(RECORDS SHOWN Opens)

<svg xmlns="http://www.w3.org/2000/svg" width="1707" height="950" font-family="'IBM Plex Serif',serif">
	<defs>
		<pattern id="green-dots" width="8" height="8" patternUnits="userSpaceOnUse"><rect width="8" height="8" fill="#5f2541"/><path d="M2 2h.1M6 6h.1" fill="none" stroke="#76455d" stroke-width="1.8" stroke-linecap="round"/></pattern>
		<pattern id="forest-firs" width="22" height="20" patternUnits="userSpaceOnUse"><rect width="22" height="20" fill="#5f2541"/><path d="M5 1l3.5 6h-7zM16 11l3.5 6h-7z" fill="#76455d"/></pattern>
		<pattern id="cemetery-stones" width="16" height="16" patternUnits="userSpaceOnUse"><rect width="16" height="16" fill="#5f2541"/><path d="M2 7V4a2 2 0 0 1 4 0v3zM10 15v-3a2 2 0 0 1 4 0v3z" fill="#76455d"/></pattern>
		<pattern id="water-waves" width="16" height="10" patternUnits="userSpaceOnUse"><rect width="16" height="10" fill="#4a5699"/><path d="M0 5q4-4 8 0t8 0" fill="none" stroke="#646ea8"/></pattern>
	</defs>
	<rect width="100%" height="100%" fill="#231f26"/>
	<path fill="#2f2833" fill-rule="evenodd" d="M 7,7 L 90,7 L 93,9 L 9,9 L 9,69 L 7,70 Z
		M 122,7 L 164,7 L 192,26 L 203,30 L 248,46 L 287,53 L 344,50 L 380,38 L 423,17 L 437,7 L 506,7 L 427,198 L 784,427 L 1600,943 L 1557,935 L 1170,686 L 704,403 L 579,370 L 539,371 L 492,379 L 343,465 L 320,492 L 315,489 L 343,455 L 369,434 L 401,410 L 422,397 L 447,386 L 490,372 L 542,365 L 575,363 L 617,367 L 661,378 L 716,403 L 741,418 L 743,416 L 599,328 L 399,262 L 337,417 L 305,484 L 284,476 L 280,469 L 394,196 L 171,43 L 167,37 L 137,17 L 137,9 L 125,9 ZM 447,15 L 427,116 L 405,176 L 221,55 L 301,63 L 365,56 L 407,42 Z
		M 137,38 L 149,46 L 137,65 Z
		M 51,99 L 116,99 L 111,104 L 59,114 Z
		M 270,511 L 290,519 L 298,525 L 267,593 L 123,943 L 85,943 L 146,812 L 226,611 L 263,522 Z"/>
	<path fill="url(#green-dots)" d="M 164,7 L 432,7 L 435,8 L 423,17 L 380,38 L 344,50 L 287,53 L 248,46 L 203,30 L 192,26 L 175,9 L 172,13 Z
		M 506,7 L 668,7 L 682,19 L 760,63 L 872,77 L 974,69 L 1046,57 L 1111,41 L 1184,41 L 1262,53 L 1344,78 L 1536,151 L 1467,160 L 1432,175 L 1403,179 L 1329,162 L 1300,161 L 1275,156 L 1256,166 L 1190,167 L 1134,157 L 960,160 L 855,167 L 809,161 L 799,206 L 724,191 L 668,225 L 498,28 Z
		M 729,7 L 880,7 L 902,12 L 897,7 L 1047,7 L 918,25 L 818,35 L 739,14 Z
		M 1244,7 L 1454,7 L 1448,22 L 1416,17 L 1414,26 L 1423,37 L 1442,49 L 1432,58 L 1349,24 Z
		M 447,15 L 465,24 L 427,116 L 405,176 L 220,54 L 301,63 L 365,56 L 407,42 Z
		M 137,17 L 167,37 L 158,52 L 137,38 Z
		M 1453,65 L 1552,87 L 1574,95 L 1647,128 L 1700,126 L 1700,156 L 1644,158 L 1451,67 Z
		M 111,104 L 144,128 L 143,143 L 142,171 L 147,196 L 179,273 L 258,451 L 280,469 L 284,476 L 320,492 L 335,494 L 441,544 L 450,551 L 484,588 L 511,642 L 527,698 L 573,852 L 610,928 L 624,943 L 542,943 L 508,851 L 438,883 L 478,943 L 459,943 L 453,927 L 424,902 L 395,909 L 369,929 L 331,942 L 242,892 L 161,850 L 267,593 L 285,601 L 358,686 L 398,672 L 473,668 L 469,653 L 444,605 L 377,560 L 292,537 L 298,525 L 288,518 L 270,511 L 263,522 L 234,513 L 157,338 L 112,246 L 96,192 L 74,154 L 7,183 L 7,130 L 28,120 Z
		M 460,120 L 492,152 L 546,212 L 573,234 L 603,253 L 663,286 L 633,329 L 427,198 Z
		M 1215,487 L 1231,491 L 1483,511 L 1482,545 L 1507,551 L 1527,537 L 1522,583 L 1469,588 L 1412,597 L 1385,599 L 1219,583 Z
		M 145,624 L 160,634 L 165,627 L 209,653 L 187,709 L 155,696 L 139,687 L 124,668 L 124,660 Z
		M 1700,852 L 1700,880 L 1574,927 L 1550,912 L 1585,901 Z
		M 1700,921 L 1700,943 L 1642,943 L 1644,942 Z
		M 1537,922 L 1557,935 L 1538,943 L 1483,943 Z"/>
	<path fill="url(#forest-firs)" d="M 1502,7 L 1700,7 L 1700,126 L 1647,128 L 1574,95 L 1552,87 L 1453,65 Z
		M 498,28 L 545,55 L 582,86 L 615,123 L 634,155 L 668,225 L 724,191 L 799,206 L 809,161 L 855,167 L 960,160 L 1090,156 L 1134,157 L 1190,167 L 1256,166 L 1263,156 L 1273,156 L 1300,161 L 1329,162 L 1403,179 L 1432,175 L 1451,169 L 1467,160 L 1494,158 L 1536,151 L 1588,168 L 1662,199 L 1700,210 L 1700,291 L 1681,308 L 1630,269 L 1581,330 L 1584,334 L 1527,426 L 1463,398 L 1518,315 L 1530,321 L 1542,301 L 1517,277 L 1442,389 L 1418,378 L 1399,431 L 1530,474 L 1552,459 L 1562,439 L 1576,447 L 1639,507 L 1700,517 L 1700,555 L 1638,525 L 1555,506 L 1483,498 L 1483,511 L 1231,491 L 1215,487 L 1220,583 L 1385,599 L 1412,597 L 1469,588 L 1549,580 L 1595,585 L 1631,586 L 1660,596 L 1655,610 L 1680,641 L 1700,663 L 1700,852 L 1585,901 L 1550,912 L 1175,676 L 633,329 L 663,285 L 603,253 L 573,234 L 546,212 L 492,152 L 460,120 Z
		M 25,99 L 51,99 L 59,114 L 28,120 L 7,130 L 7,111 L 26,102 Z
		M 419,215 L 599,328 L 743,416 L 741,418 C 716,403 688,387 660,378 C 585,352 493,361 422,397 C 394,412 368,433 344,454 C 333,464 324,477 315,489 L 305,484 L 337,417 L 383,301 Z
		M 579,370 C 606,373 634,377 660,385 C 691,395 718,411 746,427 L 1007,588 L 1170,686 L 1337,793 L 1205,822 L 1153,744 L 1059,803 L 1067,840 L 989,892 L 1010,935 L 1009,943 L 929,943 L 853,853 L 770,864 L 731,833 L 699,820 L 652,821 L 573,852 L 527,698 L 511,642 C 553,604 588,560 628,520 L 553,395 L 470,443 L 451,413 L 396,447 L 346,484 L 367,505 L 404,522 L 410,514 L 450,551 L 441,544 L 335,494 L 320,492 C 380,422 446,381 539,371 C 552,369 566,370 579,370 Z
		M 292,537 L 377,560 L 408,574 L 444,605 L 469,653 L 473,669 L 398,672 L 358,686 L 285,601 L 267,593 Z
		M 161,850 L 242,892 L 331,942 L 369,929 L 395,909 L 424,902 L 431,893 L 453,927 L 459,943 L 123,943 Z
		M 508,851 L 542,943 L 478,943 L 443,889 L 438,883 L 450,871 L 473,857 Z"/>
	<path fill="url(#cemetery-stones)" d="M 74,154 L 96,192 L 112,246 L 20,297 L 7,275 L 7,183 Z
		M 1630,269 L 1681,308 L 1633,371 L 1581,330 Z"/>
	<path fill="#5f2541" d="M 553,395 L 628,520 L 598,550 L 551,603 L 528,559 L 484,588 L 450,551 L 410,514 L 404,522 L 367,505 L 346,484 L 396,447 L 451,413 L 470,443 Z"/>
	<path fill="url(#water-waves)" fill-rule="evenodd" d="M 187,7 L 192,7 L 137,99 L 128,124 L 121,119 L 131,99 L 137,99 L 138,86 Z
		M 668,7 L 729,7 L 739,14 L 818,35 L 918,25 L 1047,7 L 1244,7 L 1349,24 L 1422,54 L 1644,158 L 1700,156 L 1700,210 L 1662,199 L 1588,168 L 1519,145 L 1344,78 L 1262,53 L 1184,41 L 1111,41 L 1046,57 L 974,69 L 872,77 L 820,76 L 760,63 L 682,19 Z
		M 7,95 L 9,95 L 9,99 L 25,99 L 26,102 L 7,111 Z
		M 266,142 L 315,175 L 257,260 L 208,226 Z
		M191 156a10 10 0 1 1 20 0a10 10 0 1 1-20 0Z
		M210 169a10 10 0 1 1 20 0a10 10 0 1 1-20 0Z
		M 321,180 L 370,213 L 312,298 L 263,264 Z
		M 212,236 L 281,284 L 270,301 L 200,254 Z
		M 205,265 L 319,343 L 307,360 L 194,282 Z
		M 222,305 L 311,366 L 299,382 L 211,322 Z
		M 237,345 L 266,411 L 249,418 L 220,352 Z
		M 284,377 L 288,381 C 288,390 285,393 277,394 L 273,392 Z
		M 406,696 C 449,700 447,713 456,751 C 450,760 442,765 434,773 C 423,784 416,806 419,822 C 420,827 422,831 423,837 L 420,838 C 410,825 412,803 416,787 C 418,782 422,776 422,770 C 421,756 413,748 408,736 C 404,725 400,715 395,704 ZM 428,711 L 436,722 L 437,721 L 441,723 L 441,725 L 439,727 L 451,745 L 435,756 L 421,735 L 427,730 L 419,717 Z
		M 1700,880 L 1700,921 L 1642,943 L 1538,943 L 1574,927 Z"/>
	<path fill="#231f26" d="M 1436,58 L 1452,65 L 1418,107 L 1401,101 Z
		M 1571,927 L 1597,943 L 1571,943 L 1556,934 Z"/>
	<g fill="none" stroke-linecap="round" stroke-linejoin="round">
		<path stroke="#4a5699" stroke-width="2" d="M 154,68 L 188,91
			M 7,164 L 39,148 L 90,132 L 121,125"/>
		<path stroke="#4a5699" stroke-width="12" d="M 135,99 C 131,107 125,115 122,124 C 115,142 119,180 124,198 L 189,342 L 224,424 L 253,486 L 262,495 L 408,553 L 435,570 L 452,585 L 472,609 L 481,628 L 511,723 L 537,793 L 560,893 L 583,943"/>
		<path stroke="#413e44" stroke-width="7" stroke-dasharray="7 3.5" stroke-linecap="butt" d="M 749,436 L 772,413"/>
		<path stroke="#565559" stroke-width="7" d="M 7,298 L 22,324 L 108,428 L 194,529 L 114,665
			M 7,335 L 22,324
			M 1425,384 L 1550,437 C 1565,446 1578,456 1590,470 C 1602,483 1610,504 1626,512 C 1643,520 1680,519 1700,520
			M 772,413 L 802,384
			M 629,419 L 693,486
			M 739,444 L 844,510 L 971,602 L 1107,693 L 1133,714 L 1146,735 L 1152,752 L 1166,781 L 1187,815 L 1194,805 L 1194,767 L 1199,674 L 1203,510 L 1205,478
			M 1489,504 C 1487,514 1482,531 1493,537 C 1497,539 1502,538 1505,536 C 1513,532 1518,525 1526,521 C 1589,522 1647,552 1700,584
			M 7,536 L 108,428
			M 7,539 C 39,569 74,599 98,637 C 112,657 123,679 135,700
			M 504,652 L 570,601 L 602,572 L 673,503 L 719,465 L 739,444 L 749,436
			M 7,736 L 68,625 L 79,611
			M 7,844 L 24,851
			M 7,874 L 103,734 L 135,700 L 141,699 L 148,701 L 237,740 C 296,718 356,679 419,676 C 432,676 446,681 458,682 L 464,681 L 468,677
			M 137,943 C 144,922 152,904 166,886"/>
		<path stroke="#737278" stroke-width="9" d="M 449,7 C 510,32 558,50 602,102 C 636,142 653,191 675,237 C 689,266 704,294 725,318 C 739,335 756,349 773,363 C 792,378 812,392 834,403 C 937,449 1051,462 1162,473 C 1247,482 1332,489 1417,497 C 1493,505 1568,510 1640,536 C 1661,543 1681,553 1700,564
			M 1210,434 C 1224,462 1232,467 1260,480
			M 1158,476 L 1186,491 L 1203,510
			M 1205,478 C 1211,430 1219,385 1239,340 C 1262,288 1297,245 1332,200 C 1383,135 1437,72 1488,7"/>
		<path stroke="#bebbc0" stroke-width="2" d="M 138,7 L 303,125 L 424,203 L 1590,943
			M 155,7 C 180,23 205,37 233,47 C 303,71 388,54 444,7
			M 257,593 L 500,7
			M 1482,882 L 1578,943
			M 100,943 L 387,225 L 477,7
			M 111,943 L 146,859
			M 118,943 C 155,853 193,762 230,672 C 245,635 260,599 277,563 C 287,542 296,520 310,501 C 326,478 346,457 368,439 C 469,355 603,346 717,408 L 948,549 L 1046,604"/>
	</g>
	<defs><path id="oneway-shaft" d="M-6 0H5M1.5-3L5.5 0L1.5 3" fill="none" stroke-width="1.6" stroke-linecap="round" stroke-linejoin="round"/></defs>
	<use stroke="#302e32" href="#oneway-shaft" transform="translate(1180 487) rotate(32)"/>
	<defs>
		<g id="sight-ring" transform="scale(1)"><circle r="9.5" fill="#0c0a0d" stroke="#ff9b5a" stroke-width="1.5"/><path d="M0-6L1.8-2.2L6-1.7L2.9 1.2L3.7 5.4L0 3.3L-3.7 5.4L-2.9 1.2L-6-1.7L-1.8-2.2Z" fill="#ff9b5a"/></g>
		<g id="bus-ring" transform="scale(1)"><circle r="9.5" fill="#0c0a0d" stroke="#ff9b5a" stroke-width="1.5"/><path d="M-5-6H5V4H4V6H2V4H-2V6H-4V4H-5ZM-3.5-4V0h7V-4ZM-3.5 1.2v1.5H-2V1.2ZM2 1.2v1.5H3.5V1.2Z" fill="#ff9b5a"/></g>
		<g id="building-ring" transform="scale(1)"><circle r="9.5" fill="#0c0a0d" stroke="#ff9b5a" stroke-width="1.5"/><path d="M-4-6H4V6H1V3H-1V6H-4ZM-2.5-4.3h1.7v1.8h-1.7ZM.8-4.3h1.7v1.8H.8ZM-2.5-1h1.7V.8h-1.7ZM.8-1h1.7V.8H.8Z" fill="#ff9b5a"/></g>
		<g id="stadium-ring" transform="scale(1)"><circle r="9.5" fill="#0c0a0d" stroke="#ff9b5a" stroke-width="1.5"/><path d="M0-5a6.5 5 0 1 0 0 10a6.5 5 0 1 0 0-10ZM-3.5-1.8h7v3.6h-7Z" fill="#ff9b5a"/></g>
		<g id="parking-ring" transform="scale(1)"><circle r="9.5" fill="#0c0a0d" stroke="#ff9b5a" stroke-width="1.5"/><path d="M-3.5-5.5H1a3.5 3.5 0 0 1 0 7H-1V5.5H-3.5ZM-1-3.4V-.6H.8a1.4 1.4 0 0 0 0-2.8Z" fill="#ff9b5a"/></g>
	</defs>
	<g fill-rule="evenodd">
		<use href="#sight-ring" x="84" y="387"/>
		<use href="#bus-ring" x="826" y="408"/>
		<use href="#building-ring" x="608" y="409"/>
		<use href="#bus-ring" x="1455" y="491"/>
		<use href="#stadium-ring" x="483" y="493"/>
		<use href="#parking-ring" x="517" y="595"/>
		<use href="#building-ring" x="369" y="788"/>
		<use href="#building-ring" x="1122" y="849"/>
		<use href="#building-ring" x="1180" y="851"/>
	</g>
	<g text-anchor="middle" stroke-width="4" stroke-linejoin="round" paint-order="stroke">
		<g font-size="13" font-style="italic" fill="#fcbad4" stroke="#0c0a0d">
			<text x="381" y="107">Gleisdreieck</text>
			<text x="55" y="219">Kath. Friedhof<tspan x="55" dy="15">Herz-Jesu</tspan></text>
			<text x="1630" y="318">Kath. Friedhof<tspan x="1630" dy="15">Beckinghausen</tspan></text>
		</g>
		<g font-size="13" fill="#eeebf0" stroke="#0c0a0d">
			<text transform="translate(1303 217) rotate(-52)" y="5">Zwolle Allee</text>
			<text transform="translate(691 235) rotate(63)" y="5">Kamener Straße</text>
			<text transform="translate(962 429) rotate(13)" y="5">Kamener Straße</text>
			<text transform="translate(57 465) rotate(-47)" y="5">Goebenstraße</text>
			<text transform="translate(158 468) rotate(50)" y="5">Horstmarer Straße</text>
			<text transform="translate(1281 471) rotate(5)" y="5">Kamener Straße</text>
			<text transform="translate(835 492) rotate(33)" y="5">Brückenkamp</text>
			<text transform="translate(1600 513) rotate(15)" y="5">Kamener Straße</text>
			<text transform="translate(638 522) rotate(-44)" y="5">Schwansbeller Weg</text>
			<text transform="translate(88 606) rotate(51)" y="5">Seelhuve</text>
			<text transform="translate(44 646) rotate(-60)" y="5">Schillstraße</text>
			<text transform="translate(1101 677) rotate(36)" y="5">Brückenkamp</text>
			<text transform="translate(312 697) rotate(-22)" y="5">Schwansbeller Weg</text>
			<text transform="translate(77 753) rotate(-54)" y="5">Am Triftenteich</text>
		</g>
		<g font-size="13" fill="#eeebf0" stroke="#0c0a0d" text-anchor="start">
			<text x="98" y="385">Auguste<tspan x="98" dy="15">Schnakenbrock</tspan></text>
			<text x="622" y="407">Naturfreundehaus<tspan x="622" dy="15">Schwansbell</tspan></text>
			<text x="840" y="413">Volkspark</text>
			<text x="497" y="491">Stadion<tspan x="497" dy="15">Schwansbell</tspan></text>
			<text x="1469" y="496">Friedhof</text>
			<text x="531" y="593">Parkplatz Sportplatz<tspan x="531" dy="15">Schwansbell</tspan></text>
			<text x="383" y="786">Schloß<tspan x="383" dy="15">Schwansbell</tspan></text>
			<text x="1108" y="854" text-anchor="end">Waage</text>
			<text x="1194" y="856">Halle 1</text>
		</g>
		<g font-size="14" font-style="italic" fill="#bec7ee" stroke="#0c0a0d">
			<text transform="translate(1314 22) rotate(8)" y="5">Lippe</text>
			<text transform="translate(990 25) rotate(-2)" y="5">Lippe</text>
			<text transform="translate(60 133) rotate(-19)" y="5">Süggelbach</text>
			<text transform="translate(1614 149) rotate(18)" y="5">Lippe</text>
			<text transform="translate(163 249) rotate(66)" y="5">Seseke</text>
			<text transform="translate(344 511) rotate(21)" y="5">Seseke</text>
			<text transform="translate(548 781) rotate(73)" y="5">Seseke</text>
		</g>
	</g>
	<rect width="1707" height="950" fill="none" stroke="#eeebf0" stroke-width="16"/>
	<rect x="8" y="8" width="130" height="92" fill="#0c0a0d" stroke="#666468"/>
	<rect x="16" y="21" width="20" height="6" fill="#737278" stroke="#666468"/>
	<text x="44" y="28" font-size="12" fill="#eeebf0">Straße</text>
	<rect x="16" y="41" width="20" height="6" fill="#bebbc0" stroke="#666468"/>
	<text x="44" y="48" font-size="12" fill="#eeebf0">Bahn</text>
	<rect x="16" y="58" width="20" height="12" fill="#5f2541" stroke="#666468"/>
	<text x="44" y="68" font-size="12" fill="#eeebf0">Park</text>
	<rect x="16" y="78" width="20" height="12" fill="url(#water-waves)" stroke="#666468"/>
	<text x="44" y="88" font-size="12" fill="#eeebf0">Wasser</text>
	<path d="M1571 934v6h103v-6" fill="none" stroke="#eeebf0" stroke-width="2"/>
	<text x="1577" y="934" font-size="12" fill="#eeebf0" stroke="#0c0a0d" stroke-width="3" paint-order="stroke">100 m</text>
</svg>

(RECORDS SHOWN Closes)

EXERCISE:
Return each line of the listing that holds the word "linejoin".

ANSWER TO THIS TASK:
	<g fill="none" stroke-linecap="round" stroke-linejoin="round">
	<defs><path id="oneway-shaft" d="M-6 0H5M1.5-3L5.5 0L1.5 3" fill="none" stroke-width="1.6" stroke-linecap="round" stroke-linejoin="round"/></defs>
	<g text-anchor="middle" stroke-width="4" stroke-linejoin="round" paint-order="stroke">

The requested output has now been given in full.